Senator David Norris received the Praeses Elit Award from the Law Society on October 11th. Norris was greeted by a crowd of students who braved the wet and windy weather to see the Senator speak. Upon entering the chamber, Norris, filled with discernible vim, asked every student in his eyesight where they were from and was visibly delighted with each answer.
Before being presented with the award, Secretary Louise Cullen introduced Norris. His many accomplishments referenced included being the first openly gay person to be elected for public office in Ireland, his valiant work in Norris v Attorney General and Norris v Ireland, which are credited with ending the criminalisation of homosexuality in Ireland, and his consistent efforts as a human rights activist.
Norris then sat down with Law Society Auditor Eoin Ryan for a Q&A. Norris, who graduated from Trinity with a degree in English Literature and Language and then went on to become a lecturer and tutor, spoke fondly of his time at the college, saying he “loved it because the people were inspirational”.
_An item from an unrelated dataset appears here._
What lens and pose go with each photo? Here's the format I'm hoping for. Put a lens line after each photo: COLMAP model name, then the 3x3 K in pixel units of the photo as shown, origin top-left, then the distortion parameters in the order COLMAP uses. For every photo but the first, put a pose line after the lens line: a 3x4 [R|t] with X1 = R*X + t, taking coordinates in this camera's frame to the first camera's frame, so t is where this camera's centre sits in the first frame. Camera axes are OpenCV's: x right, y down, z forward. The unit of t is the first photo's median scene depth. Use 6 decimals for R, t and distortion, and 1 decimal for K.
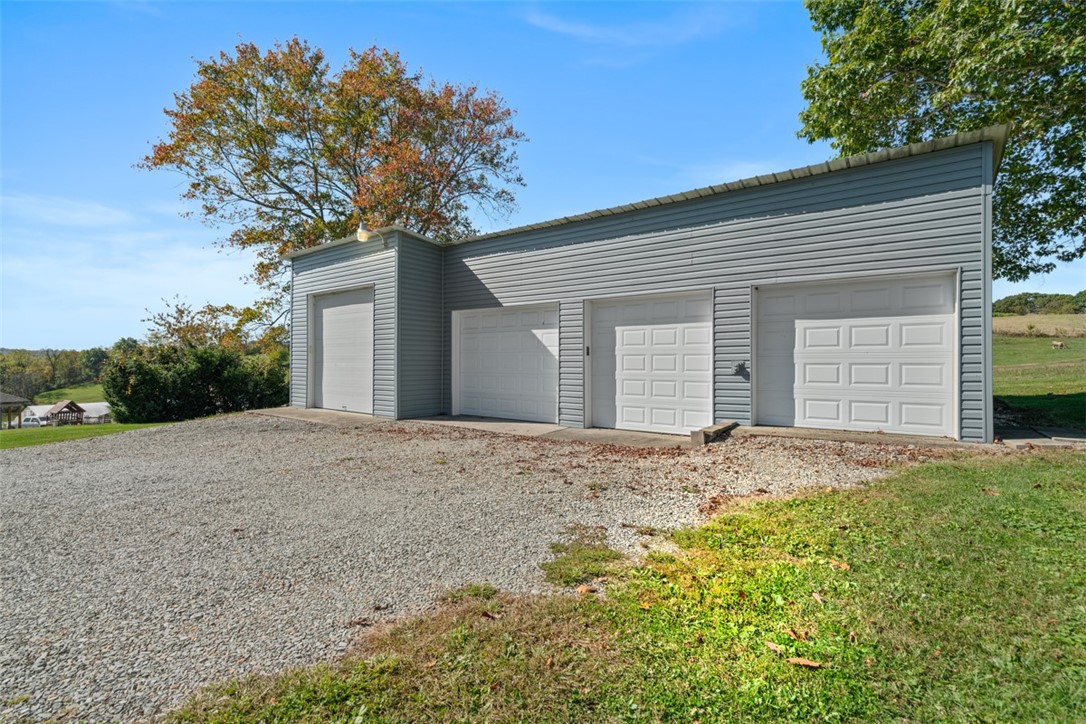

Norris spoke at length of his time fighting to legalise homosexuality in Ireland, time and time again emphasising the enjoyment he gained from his work. “It was great fun,” he said of his time fighting for gay rights. Even losing Norris v Attorney General hadn’t seemed to dampen his spirits. “Losing was an opportunity” he said, “it gave an opportunity for the public to take what was at the time a revolutionary stance”. Even in the midst of loss and injustice, Norris maintained that the main goal was to “blow away the veil of secrecy” and “the camouflage away from homosexuality”. He shared that though he has felt pride for all his numerous victories, the one that he is the most proud of was when he worked to stop the closure of a home for elderly women, saying with immense satisfaction: “32 old ladies were saved from being flung out on the street”.
It was evident that Norris feels great pride not just for his achievements but also for the people of Ireland. It was a point he drove home, calling the Irish “generous, decent, and tolerant”. Norris spoke of the day in 2015 that gay marriage was legalised, telling the audience that he walked past celebrations in pubs before going home for a glass of red wine with a beloved neighbour. He deemed it a moment where the people of Ireland were speaking as a whole.
It was clear his time fighting for equal rights had not come without challenges, though he has taken these in good humour, often breaking into imitations of those who opposed him on the way to justice. Contextualising just how far we have come, Norris told an anecdote of his first pride parade in which one of his seven companions happened to work on the street the parade was being held. The woman took great care to avoid her place of work out of fear of prejudice. Similarly, Norris shared that, after coming out, a colleague had told him to say that he’d had a nervous breakdown and to simply take it back. Sharing these moments of frustration with an audience who may subconsciously take their rights for granted at times was a sobering yet poignant reminder that these injustices existed not so far from our lifetime.
Coming to what he saw the next major civil rights fight being, Norris briefly mentioned changes to tax law before looking somewhat sternly at the audience: “It’s up to the next generation … up to you to say what you want”. When asked by an audience member what advice he would give to said next generation, he highlighted the importance of establishing which rights were had by all and which were still wanted, then to go out and assert them.
Norris was also asked about the current situation between Israel and Palestine, to which he replied “it’s about time we put an embargo on goods originating in the occupied area”, naming this as a small but significant step. Norris called it a question of human rights saying, “I didn’t just fight for gay rights, I fought for human rights”. He reiterated that, for him, all human rights are indivisible.
Norris, who seems far younger than his 79 years, brought both intellect and humour as well as inspiration to the event, with piercing wit and a unique perspective on Irish and global events. Though Norris may have received the well deserved Praeses Elit award, it seems that the Law Society and the attendees were the true prizewinners that day.